I felt strange zeroing in on black men and approaching them, but it wasn’t about me. Over and over and over again black men and women were thanking us, shocked and surprised that we were being so bold. People lingered to smile and laugh with us, passing on the good vibes. I remember I approached one woman with two boys. She looked leery and thought I was trying to sell her something. I mustered my courage and said “We’re here because black lives matter. You and your sons are important.” She turned her oldest boy towards me and said “You better listen to her.” I looked him in the eyes and said with everything I had “Black men are important. You are important. May I hug you?” and what I was expecting to be awkward was the most amazing and sincere hug I have ever received. And that was only one of my many experiences.
Tonight I could not forget a missed opportunity. Last November I had written a speech about racism to share with my class at Brookhaven College in Dallas. I ended up skipping the day of the speeches and turned in a bogus essay on another topic. Here is the speech I had written and should have given:
I am going to make you really uncomfortable. I am going to say some things that I “shouldn’t” say. Is that okay?
This morning I got down on my knees to pray for each and every one of you. That I can remove myself and let love flow through me.
I am young. I am beautiful. I am a female. And I am white.
If I ignored the fact that I was privileged for being born this way, then I would be an idiot. White privilege is a thing. If what I am saying or am about to say angers you, write down your thoughts, throw them in the trash, and take a good look at yourself and why this triggers you.
I do not have a lot of time, and there are a million faces and instances for racism. Today I am going to talk about black people. In the name of Love, I want to eradicate three things from your vocabulary to make this world a better place.
- “It’s okay, I have a black friend.”
If you are opening a story with this or ending one, you probably say things you shouldn’t. It’s not okay and that person is not your friend. This is not a statement of love. It is alienating to the “friend” you are claiming and it is not a cover to be an asshole.
2. “It’s just a word.”
We all know what word I’m talking about. You forget that words are the most dangerous weapon we have. They start wars, they scar, they kill. This word was invented out of hate and fear. It is never okay to say it. If someone else does, don’t fixate on it, move on. Do not allow it to be a norm coming out of YOUR mouth.

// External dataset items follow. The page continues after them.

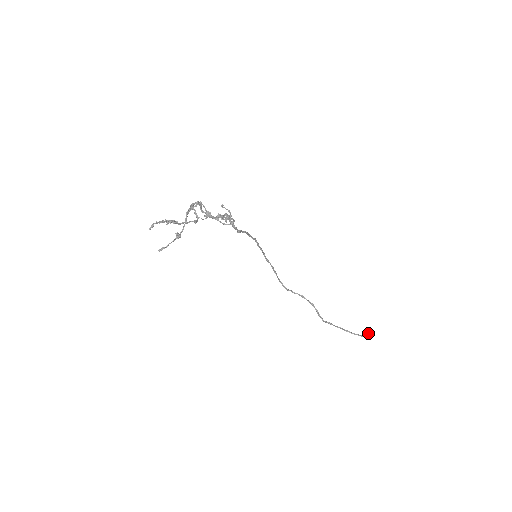
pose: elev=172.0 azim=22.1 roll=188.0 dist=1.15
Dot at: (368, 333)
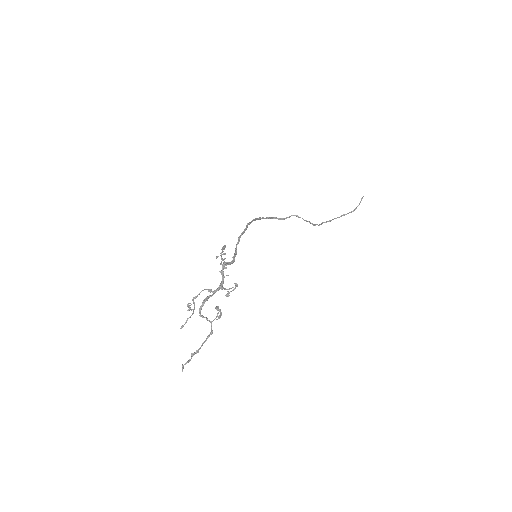
Dot at: (359, 203)
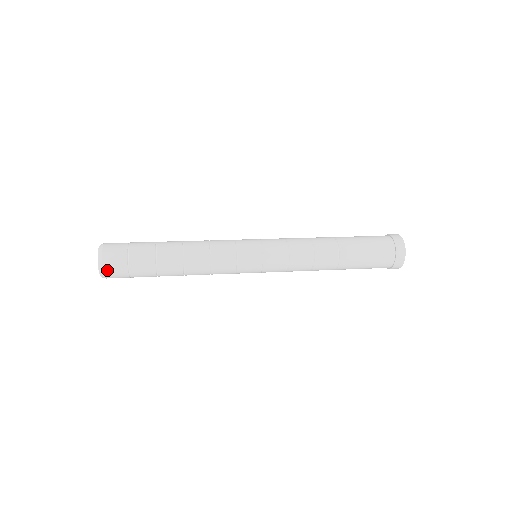
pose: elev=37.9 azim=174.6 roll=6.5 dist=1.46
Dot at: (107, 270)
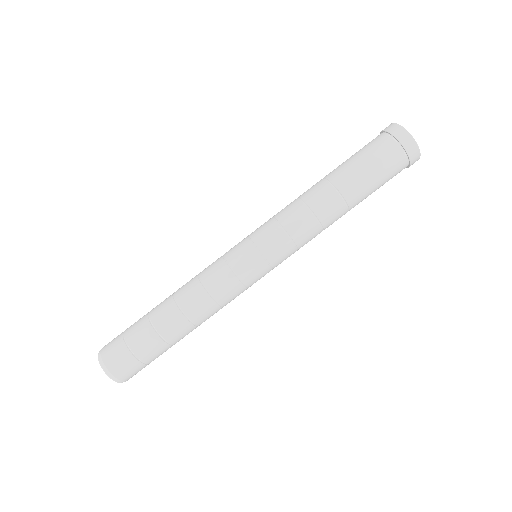
Dot at: (117, 372)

3. “People need to stop being so sensitive.”
I hear this one more often than any. We are not there yet. We are not equal. Black people do not have the same resources, time spent and opportunities that a white person does. I see this everyday. I say we should all be upset, we should all be hurt, we should all be angry.
President Obama says this “Change will not come if we wait for some other person or some other time. We are the ones we’ve been waiting for. We are the change that we seek.”
Racism isn’t always as extreme as Hitler or the KKK. Sometimes it’s not even about hate. It can be hidden as alienation, objectification and lack of action. Err on the side of sensitivity. If your comment or thought requires you to defend yourself, DO NOT SAY IT.
If you cannot feel the pain of black people and see the growth we need, then all I ask is that you keep your mouth shut and accept that words can cut deep. The best you can do is actually love someone. Love someone enough to start an uncomfortable conversation. Love someone enough to realize that we have a long way to go.